Makhetha has intimated, in in-person exchanges as well as on her tongue-in-cheek Twitter timeline, that the scene is going nowhere fast judging from how most rappers still carry themselves. She's been the victim of big-talk-no-action brigades whose only hustle is a Facebook status update of the 'download my new single' variety with a Datafilehost link attached.
In an e-mail exchange for this piece, Makhetha says that a lot of artists still aren't putting the effort required to make an impact. "If I am going to write about your music for a global audience, the least you can do is upload the audio file to something that is not Datafilehost! Diversify your distribution channels, man!" she says.
More detrimental, though, is how artists lack what she terms a ‘vision’ for their careers. "They just want to make the music and release it in the hopes that people will like it," she says. If there is indeed a vision, Makhetha supposes that perhaps then there's reluctance on the artists’ side to either share it, or to reveal "anything meaningful about their art."
But Makhetha's had fun moments, like when she bumrushed Hlompho Letsielo in a particularly busy section of town during rush hour traffic. She got a substantial piece out of that, as she did out of Kommanda Obbs.
Hlompho Letsielo was chiefly known as a photographer. When he passed away in 2015, it was after directing the video for "P.U.S.H.", on which he also has a feature verse (he was also a rapper).
Alongside his partner, cameraman and editor Sehlabaka Rampeta, Letsielo was poised to contribute to a visual landscape which was going to elevate Lesotho hip-hop's place in the global hip-hop community. The "P.U.S.H." video, and another one released posthumously, were merely test runs.
Papa Zee released a Sesotho-only album Psalm 23 to critical acclaim in 2010. Besides taking care of the artists on his label and running other businesses on the side, he’s working on a long-awaited follow-up album (“people who are expecting Psalm 23 part two will be disappointed” he lets slip).
“The question is what level we’re on in terms of new media. Where is it in relation to our people? I don’t think we’re there yet. I feel we have access to the internet. The question is whether our immediate market, our niche, is that advanced to utilise the resources provided by the internet. I don’t think they are there yet.”
"You find that artists don't have the facilities which would enable an Amazon.com (for example) to pay them because that facility is not supported in your country,” he concludes.
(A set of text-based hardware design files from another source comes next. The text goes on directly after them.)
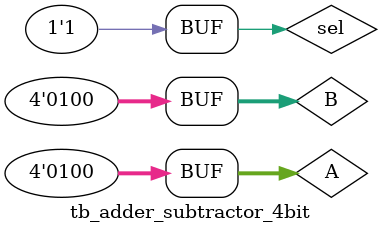
<source format=v>
`timescale 1ns / 1ns
module tb_adder_subtractor_4bit(
    );
reg [3:0] A ;
	reg [3:0] B ;
	reg sel ; // 0: add, 1: subtract
	wire [3:0] S ;
	wire cout ;
	
	adder_subtractor_4bit www1 ( A , B , sel , S , cout ) ;
	initial
begin
 A=4'b0100; B=4'b0100; sel =0;
#100 A=4'b0100; B=4'b1101; sel =0;
#100 A=4'b1101; B=4'b1100; sel =1;
#100 A=4'b0100; B=4'b0100; sel =1;
end

endmodule

</source>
Morena Leraba is one of the more interesting artists to have emerged recently. Fusing complex linguistic arrangements inspired by his rural upbringing, Leraba's primed, with time, to revolutionise the face of rap in the country. He's got talent in abundance, but he's also noticed that music has to travel; to reach people. For now, the internet's his minefield. He’s building, slowly, and will perhaps disprove Papa Zee’s words. Time will tell.
Jiji F is another promising artist. He possesses the knack to craft songs capable of widespread appeal, and has built a respectable—if relatively small—following in the few years he's been active. Nirex can rap triangles, rectangles and shapes yet to be invented around anyone; and Blk Steel is a production wizard whose contribution to shaping a new-age rap scene in and around Maseru can't be understated. His latest outing is the Misinisi Boys project alongside emcees such as SirNic and Turk.
"The scene has grown significantly since the late 90s with more and more companies investing money in artists and some concerted efforts to build the industry from some," adds Makhetha before she concludes: "I just hope it doesn't go the way the SA rap scene has, with artists rapping jingles for the IEC or Nando's or KFC. "
*The accordion music scene has, however, established its own independent distribution channel with artists such Mahlanya managing to sell widely, mainly due to being played in taxis and on the radio.